The first thing I would do is multiply the quantity (2 - x) times -1 to change 2 - x into x + 2.  Is this clear?

We now have this fraction:

(x^2)/(x^2 - 4) = x/(x + 2) - [2x/(x + 2)]

Do you see x^2 - 4?  That is your LCD.  You will multiply the LCD by every fraction on BOTH sides of the equation.

Why do that?

By doing this, you will REMOVE the fractions, which makes the problem a lot easier to play with.

Remember that x^ - 4 is called the difference of two perfect squares.

Recall from pre-algebra?

In other words, x^2 - 4 = (x - 2)(x + 2), recall?

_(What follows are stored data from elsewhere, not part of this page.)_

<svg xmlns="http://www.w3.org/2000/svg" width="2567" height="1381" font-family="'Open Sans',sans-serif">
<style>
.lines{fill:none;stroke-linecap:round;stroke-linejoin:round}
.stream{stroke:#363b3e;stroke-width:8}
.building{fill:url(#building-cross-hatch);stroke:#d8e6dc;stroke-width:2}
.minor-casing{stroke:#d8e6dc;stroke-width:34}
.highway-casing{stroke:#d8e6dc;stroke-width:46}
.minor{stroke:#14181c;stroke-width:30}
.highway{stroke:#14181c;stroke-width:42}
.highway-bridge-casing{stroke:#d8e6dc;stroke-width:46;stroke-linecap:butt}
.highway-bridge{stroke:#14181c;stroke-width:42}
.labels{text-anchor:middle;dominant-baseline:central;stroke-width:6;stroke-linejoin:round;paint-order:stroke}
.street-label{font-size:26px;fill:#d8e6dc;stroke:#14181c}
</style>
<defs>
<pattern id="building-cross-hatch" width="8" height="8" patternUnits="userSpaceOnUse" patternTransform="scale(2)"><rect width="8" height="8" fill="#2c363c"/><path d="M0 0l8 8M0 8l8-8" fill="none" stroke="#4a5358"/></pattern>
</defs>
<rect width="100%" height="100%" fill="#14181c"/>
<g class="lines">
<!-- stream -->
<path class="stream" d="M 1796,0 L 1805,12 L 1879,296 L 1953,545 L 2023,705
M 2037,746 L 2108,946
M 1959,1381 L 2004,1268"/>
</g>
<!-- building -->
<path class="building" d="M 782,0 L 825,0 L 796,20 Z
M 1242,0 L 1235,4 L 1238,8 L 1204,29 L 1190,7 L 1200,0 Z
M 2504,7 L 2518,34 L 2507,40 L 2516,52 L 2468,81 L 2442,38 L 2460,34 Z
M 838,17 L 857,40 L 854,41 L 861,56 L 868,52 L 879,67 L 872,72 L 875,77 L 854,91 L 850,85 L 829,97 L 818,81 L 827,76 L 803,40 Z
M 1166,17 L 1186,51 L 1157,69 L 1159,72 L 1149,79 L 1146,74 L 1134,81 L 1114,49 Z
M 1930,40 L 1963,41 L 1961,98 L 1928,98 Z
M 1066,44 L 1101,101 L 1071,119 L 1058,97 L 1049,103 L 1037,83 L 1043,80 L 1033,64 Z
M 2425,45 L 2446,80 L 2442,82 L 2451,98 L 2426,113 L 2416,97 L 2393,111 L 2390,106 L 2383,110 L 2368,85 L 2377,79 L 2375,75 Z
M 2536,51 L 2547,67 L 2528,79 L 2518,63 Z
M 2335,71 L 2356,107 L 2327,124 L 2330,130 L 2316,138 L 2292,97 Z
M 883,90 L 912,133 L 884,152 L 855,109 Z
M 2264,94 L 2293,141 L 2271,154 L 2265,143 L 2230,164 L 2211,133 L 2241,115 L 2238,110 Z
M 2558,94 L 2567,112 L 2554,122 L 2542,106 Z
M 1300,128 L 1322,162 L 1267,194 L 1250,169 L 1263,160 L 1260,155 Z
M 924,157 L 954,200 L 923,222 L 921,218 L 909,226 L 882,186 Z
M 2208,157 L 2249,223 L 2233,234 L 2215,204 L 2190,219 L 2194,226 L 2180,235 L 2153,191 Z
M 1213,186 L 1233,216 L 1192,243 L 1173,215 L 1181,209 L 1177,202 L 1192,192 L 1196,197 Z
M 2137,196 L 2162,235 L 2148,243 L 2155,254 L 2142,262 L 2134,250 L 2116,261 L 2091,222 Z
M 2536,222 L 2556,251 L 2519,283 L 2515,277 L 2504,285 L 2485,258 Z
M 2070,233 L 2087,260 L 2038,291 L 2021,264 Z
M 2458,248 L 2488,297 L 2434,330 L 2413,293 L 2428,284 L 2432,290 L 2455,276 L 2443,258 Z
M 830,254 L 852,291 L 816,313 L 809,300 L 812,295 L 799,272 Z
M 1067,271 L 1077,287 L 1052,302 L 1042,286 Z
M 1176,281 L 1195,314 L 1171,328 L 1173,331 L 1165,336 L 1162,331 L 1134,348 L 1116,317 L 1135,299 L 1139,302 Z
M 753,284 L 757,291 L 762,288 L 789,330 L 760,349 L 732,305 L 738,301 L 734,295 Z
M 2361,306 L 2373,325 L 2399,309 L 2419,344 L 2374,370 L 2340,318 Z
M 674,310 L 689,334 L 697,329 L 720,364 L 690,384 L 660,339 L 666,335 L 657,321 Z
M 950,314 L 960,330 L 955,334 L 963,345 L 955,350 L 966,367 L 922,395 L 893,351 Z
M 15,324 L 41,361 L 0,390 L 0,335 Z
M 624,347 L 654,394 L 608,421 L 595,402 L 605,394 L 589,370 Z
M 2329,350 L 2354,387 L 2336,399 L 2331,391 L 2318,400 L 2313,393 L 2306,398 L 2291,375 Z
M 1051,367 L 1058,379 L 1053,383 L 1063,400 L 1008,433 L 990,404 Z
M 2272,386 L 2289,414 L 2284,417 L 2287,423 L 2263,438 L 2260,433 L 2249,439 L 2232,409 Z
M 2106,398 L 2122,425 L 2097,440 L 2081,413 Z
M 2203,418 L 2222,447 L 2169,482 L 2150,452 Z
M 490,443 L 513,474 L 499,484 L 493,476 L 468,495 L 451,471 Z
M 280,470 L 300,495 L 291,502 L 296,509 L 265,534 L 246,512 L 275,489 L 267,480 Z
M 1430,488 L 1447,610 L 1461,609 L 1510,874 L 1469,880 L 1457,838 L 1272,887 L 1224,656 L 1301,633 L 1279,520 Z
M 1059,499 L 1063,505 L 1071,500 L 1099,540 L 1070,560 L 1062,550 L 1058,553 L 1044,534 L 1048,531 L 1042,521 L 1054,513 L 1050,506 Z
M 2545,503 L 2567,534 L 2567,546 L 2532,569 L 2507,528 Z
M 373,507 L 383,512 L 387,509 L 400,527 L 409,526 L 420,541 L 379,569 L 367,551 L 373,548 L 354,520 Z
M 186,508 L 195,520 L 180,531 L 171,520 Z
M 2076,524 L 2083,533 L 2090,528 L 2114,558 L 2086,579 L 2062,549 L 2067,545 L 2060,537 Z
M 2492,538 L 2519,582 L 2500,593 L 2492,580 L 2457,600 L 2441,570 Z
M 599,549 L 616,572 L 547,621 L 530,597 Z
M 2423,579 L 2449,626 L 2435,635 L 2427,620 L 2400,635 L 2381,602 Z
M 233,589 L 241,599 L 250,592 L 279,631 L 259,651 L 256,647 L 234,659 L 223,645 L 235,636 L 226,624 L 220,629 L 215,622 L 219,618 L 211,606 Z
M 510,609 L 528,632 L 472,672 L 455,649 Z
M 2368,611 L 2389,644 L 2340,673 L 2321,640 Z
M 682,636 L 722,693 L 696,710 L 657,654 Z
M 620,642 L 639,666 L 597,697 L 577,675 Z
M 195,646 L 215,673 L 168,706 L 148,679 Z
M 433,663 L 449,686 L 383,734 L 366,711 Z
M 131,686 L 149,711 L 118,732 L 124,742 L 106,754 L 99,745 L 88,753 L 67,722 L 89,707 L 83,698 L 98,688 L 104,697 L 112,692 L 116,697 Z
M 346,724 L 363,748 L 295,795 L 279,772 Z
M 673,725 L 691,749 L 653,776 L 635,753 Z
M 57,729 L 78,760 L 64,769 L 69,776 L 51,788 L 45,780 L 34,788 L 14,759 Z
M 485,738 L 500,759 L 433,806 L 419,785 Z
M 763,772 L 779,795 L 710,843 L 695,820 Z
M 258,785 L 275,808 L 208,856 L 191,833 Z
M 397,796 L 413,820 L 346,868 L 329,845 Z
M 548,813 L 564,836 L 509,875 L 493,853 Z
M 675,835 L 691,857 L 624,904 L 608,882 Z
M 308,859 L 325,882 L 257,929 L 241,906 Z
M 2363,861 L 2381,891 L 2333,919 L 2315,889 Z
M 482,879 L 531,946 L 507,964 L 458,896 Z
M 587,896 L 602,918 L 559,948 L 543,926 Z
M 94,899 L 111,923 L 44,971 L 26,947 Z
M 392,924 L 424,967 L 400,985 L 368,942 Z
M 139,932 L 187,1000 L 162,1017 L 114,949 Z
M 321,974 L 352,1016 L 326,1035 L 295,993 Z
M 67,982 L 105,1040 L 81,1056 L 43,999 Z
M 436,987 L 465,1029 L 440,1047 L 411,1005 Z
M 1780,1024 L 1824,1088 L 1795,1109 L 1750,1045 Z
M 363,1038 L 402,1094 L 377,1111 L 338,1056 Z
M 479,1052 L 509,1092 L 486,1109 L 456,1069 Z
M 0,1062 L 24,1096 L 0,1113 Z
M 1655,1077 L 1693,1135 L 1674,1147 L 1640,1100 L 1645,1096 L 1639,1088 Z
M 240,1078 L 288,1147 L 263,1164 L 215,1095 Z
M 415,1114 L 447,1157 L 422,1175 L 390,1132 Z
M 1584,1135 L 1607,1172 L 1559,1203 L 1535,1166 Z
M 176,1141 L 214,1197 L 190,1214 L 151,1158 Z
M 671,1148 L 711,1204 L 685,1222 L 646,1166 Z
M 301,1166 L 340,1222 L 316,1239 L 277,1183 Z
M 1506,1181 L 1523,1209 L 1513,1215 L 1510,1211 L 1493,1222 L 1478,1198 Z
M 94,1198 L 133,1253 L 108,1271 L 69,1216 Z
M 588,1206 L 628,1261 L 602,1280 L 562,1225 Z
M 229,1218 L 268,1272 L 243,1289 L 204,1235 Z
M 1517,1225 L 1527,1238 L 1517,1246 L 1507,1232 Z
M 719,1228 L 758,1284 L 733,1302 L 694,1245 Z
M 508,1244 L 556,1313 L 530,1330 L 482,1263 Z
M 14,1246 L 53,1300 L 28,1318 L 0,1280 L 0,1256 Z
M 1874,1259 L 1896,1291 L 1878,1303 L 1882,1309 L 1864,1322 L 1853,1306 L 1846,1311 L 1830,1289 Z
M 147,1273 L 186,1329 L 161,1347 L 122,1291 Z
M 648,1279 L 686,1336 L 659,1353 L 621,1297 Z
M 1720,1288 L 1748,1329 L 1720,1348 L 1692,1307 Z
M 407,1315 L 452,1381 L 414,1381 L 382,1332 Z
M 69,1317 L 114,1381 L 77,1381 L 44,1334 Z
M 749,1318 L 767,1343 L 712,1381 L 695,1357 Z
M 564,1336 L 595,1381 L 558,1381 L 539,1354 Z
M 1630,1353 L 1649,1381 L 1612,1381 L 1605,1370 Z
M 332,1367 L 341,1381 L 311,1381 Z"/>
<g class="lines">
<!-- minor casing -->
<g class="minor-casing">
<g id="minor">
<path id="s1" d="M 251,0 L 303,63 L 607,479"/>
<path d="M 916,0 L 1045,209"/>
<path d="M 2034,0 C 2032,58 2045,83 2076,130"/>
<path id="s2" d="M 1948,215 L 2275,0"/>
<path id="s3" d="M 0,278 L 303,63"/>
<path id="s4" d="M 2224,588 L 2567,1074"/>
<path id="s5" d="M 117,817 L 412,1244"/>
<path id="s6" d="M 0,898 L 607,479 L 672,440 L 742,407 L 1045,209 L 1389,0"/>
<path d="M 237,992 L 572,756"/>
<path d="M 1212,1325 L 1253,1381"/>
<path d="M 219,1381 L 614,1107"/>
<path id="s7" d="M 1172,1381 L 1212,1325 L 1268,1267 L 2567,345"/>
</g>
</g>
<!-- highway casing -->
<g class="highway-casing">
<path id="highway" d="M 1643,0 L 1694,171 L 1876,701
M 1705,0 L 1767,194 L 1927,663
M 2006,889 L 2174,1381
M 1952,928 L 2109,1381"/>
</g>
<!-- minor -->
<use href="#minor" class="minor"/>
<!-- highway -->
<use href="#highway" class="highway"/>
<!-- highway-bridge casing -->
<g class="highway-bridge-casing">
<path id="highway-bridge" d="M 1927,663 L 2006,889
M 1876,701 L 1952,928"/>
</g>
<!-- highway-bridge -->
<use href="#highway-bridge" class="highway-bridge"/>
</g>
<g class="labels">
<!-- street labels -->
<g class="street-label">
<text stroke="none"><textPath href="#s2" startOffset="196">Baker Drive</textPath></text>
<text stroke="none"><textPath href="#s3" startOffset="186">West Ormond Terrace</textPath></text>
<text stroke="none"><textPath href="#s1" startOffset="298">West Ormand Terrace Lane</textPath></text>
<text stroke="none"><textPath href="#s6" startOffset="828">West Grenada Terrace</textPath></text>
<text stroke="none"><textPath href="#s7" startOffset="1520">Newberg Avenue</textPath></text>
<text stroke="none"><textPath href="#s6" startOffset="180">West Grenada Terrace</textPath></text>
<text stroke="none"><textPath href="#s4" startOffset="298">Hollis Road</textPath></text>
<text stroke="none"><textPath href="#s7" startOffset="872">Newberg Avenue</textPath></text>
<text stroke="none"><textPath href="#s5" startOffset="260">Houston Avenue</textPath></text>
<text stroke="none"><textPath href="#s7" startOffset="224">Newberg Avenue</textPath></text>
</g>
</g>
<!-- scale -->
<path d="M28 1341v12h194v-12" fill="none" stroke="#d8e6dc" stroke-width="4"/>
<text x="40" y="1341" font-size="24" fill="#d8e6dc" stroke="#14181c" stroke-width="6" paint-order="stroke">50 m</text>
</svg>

(x^2)/x^2 - 4) times (x - 2)(x + 2) = x^2

x/x + 2) times (x - 2)(x + 2) = x(x - 2) = x^2 - 2x

-2x/(x + 2) times (x - 2)(x + 2) = -2x(x - 2) = -2x^2 + 4x

We now have a quadratic (NOT RATIONAL) equation and it is:

x^2 = x^2 - 2x - 2x^2 + 4x

Combine like terms on the right side of the equation to get:

x^2 = -x^2 + 2x

Bring the right side to the left side and equate to zero like this:

x^2 + x^2 - 2x = 0

2x^2 - 2x = 0

Factor the left side like this:

2x(x - 1) = 0

Equate EACH FACTOR to zero and solve for x.

2x = 0

x = 0/2

x = 0

NEXT:

x - 1 = 0

x = 1

We have two answers for x: 0 or 1.

How do we know which is correct?

REPLACE x with 0 and then replace x with 1 in the original rational equation.

If you get the same answer on BOTH sides of the equation, then you will know the true value(s) of x.

I will plug ZERO and simplify BUT you must PLUG 1 and simplify.

How about that?

0^2/0^2 - 4 = 0/0 + 2 - 2(0)/2 - 0

0/-4 = 0/2 - 0/2

0 = 0 - 0

0 = 0...It matches!!  Very nice!  So, this means that x = 0 is correct.

What about the other value for x?  How about x = 1?  Is that true?

I will let you plug that into the original rational equation and simplify.

Is this clear?